*YOUR OBJECTIVE*:
Among the entries below, please repeat exactly and only the lines from the line containing "M732,877H837" to the line containing "M109,1218L135,1166L141,1159", both lines included.

────────

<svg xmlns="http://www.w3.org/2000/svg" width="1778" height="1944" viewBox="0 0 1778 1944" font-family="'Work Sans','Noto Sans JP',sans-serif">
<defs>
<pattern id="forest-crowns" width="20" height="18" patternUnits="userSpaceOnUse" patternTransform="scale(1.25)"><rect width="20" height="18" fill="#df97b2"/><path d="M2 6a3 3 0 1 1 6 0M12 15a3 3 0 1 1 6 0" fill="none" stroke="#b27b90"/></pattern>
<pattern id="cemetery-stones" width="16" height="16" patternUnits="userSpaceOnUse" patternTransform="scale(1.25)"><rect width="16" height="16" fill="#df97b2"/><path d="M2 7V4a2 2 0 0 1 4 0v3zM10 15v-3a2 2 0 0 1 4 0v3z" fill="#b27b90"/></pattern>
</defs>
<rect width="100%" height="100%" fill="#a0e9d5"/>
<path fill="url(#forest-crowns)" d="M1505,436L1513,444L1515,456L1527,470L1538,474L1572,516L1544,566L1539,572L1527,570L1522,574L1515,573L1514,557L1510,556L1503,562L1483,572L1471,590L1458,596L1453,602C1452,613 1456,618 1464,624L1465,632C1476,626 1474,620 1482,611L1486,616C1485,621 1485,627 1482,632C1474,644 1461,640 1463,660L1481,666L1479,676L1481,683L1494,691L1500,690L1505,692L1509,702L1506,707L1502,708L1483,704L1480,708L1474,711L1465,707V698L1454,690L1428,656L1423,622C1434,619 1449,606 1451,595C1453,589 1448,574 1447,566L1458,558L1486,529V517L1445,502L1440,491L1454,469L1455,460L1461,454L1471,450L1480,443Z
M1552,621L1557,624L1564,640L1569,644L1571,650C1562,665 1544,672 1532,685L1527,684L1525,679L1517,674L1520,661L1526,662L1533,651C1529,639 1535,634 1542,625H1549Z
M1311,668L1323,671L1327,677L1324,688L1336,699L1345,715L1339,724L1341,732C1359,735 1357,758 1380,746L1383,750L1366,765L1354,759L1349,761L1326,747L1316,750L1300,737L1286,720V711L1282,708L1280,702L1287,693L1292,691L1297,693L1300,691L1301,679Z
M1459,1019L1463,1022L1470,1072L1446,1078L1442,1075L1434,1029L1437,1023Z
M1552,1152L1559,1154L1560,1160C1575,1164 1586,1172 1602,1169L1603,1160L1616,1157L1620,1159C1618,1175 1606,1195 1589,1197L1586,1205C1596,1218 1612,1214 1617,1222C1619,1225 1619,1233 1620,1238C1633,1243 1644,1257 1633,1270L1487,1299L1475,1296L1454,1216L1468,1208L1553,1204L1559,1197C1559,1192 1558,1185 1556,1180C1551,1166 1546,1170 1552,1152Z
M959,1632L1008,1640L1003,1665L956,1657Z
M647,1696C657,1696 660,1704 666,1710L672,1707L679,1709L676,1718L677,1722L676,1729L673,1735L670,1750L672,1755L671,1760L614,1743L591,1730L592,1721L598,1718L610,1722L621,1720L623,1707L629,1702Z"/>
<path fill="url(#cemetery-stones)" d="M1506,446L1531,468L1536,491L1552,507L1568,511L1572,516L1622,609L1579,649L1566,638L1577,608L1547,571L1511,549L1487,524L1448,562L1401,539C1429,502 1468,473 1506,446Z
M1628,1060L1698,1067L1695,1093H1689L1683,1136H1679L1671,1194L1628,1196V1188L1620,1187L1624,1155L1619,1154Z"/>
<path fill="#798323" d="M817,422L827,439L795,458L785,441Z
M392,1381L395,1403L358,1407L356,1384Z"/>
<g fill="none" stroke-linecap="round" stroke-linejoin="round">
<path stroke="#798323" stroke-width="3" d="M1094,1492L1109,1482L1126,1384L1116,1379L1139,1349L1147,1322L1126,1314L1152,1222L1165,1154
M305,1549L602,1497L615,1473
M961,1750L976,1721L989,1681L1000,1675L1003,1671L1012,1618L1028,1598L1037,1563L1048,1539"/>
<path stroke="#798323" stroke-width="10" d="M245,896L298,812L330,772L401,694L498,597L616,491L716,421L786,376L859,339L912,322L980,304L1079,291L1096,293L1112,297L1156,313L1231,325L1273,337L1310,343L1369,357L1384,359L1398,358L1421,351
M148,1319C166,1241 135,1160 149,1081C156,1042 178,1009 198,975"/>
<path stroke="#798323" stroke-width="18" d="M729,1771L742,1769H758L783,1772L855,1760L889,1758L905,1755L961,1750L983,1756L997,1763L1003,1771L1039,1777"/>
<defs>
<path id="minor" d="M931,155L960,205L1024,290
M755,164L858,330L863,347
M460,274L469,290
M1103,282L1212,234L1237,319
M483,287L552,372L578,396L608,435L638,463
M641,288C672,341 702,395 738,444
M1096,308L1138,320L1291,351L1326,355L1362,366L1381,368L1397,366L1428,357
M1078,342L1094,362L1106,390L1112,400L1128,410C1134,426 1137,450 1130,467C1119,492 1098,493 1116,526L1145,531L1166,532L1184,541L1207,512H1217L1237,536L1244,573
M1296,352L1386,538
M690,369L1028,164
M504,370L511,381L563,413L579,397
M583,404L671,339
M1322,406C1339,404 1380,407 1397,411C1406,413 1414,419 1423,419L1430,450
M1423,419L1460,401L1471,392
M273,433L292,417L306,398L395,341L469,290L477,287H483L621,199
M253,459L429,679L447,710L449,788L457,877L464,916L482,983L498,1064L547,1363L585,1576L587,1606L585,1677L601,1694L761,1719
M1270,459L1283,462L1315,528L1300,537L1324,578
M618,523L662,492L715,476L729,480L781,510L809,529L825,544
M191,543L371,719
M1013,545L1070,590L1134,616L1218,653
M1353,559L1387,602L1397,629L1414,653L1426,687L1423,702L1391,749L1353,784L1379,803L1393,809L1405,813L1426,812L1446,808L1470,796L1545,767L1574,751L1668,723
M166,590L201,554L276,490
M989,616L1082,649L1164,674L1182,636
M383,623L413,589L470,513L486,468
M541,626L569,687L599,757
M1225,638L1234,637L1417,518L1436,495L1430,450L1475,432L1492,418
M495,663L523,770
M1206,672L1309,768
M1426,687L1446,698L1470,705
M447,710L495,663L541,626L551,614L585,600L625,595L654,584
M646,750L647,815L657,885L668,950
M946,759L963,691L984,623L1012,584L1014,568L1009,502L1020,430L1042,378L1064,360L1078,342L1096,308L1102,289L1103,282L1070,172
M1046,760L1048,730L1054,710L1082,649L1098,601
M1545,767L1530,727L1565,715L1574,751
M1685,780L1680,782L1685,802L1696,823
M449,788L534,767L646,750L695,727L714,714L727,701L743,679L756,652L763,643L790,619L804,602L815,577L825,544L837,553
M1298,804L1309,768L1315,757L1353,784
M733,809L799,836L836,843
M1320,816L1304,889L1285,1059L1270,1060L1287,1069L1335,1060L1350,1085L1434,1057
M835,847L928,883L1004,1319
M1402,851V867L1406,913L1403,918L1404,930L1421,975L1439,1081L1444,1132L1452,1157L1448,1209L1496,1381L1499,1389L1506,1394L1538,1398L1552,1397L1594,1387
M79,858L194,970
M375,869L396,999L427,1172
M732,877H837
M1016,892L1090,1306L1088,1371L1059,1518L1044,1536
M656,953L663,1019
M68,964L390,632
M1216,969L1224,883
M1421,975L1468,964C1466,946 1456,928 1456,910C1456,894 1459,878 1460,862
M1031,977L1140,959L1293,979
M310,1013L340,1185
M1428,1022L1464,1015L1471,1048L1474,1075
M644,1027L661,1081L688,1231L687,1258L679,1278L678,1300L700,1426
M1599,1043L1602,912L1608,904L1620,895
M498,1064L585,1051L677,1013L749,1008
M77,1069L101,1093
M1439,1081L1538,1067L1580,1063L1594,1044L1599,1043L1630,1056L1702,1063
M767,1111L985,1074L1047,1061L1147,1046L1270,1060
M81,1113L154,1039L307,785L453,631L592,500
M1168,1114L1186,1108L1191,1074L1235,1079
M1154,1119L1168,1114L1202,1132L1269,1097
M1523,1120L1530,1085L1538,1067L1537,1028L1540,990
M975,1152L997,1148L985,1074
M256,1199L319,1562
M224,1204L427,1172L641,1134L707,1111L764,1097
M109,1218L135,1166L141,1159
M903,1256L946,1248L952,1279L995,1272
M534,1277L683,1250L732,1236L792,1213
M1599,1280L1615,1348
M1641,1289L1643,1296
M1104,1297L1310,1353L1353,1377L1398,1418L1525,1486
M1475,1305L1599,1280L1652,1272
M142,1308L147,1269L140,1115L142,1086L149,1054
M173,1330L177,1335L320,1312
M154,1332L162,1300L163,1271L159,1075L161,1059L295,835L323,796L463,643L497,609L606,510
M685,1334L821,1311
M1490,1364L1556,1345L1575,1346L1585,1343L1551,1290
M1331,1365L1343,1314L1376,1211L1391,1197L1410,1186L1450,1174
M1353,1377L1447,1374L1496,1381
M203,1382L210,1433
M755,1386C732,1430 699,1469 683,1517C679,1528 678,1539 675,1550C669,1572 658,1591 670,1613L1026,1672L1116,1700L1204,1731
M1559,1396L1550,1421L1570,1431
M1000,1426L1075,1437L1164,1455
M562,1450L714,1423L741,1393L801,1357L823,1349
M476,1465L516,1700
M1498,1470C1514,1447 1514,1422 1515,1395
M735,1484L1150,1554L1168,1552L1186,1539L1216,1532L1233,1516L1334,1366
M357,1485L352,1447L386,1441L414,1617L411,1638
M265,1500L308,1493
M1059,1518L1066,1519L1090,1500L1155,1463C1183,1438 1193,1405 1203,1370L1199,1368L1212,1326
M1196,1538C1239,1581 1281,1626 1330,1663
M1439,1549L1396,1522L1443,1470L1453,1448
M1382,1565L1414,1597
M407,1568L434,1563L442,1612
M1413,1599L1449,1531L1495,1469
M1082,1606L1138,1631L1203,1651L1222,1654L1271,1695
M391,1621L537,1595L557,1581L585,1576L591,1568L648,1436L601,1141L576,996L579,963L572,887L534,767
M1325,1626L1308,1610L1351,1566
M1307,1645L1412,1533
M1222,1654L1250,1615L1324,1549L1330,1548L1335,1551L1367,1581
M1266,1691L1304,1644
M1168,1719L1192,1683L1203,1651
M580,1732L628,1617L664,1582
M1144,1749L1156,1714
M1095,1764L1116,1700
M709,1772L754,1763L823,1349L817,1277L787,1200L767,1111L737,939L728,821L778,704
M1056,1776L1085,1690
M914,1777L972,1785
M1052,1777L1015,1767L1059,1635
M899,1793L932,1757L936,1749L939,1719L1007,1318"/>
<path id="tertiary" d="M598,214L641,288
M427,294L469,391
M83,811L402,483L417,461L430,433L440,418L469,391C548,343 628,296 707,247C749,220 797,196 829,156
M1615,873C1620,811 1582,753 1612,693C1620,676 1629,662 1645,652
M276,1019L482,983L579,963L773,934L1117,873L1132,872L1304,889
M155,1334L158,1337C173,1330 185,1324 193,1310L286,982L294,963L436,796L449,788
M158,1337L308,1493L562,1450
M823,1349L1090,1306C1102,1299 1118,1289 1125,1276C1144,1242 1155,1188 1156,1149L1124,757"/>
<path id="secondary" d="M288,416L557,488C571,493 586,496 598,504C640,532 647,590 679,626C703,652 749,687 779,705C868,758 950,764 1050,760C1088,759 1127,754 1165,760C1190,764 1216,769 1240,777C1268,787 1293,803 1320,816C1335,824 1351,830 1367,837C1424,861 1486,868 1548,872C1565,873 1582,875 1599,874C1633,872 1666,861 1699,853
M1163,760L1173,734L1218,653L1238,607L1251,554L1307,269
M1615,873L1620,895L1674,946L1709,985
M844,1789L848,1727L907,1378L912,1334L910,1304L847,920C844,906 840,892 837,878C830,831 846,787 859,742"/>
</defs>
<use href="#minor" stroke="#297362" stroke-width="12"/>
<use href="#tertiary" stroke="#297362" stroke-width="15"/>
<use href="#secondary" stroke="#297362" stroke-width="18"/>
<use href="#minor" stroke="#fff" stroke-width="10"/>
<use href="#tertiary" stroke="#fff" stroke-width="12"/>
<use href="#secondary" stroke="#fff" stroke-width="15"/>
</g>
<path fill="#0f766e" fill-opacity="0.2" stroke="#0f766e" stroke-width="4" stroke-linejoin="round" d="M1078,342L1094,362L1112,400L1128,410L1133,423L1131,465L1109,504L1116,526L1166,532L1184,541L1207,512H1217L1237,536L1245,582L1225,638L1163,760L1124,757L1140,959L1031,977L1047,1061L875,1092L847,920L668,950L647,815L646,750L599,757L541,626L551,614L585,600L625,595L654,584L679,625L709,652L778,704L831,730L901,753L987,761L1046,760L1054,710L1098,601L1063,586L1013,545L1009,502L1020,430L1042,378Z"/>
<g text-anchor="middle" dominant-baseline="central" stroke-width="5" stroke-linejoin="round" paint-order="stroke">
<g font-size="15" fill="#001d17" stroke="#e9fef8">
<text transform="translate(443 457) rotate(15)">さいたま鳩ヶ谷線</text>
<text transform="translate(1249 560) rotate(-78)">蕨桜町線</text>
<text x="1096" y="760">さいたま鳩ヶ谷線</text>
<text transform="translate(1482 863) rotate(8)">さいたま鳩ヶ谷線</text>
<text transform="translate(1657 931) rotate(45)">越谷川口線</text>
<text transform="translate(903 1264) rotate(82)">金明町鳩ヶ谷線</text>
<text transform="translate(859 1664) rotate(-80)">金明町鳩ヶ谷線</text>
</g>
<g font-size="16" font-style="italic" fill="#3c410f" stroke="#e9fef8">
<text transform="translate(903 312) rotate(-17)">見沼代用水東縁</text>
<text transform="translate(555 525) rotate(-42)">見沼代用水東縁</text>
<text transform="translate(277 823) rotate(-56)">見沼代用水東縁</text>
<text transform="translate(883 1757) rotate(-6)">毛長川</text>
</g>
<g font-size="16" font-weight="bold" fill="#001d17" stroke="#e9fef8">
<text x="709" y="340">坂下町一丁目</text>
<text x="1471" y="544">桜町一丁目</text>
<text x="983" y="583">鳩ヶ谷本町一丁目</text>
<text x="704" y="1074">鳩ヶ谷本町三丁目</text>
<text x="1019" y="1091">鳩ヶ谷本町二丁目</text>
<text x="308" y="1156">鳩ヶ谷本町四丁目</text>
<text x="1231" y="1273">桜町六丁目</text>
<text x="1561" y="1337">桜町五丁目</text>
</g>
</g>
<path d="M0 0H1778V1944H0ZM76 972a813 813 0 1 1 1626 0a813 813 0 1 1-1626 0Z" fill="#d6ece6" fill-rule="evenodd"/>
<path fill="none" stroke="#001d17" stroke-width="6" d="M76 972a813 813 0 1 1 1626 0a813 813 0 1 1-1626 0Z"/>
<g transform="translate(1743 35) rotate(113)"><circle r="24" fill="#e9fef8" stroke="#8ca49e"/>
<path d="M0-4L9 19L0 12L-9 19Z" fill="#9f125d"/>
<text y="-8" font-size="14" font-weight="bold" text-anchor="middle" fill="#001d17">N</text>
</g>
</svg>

────────

*REPLY*:
M732,877H837
M1016,892L1090,1306L1088,1371L1059,1518L1044,1536
M656,953L663,1019
M68,964L390,632
M1216,969L1224,883
M1421,975L1468,964C1466,946 1456,928 1456,910C1456,894 1459,878 1460,862
M1031,977L1140,959L1293,979
M310,1013L340,1185
M1428,1022L1464,1015L1471,1048L1474,1075
M644,1027L661,1081L688,1231L687,1258L679,1278L678,1300L700,1426
M1599,1043L1602,912L1608,904L1620,895
M498,1064L585,1051L677,1013L749,1008
M77,1069L101,1093
M1439,1081L1538,1067L1580,1063L1594,1044L1599,1043L1630,1056L1702,1063
M767,1111L985,1074L1047,1061L1147,1046L1270,1060
M81,1113L154,1039L307,785L453,631L592,500
M1168,1114L1186,1108L1191,1074L1235,1079
M1154,1119L1168,1114L1202,1132L1269,1097
M1523,1120L1530,1085L1538,1067L1537,1028L1540,990
M975,1152L997,1148L985,1074
M256,1199L319,1562
M224,1204L427,1172L641,1134L707,1111L764,1097
M109,1218L135,1166L141,1159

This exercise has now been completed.